Cluster munitions: Cluster munitions are explosive weapons which consist of a shell containing submunitions, or small explosives. Cluster munitions are either air-dropped or launched from the ground, opening mid-air and discharging the small explosives. Cluster munitions then scatter throughout large areas, and evidence has shown that they often end up outside of the original military target which putts civilians at risk. Some submunitions do not explode immediately after discharge or upon hitting the ground. They can lay dormant and continue to pose a risk of detonation which can kill and injure civilians. Due to their long-lasting and indiscriminate effects, cluster munitions are banned for signatories to the 2008 Convention on Cluster Munitions.
The Convention on Cluster Munitions, prohibiting the use, production, stockpiling, and transfer of cluster munitions, was adopted in 2008. Canada ratified the Convention on Cluster Munitions in 2015 and introduced domestic legislation in order to implement the Convention into Canadian law.

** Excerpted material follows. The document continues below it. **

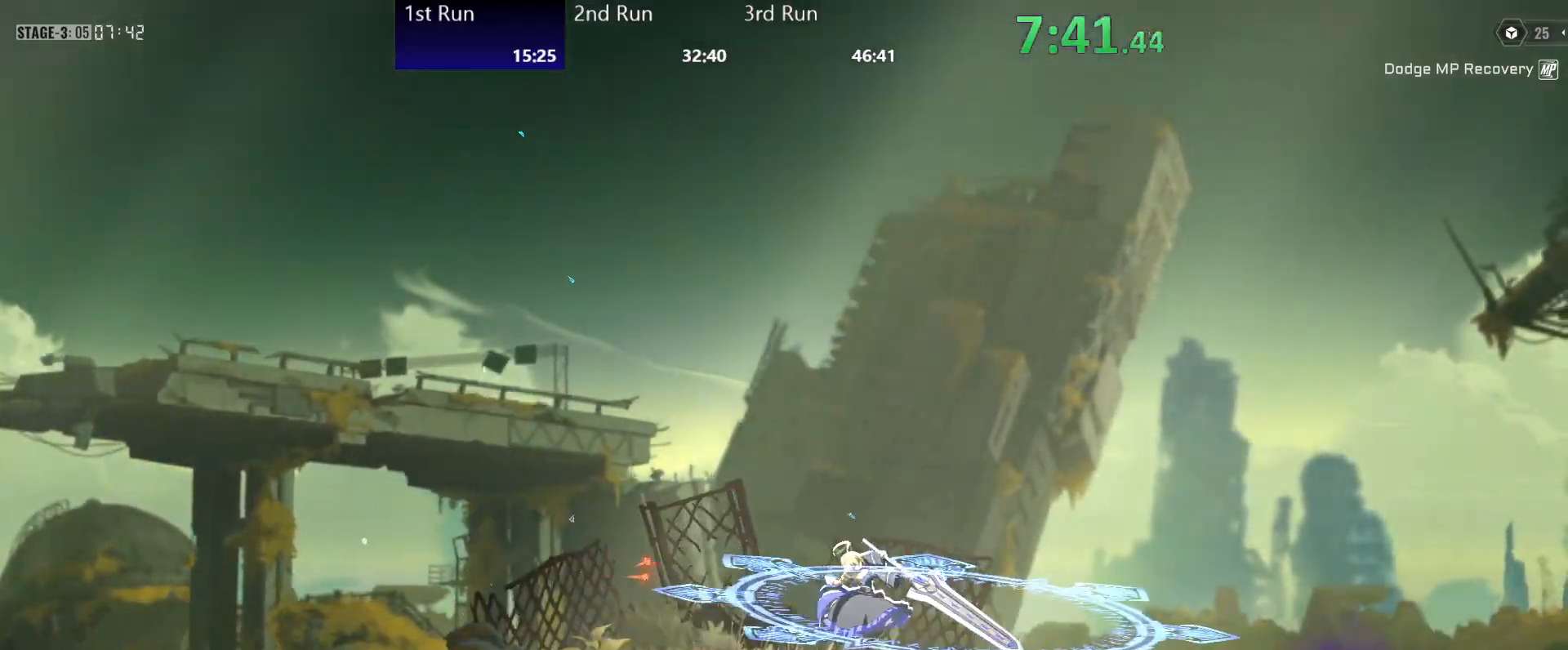
{"buttons": ["Y"], "left_stick": "center", "right_stick": "center", "events": [[33, "B", "down"], [83, "B", "up"], [167, "B", "down"], [233, "left_stick", "up-left"], [250, "B", "up"], [267, "R2", "down"], [383, "Y", "down"], [417, "R2", "up"], [433, "Y", "up"], [467, "left_stick", "center"], [500, "Y", "down"]]}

Conventional Weapons: The term conventional weapons refers to weapons that use kinetic, incendiary, or explosive energy to kill, injure, or destroy, and excludes weapons of mass destruction. Conventional weapons include tanks, combat helicopters, artillery, small arms, ammunition, mines, and cluster munitions. Certain conventional weapons are banned under IHL due to their indiscriminate effects on civilians or their causing unnecessary suffering or superfluous injury to combatants. The 1980 Convention on Certain Conventional Weapons is one of the main international legal instruments regulating conventional weapons. The Convention prohibits or restricts certain types of conventional weapons. The Convention provides general terms while restrictions on specific weapons are detailed in the annexed Protocols. The Protocols are as follows:

  • Protocol I on Non-Detectable Fragments (1980)
  • Protocol II on Prohibitions or Restrictions on the Use of Mines, Booby Traps and Other Devices (1980)
  • Protocol III on Prohibitions or Restrictions on the Use of Incendiary Weapons (1980)
  • Protocol IV on Blinding Laser Weapons (1995)
  • Protocol V on Explosive Remnants of War (2003)

Canada is party to the Convention on Certain Conventional Weapons.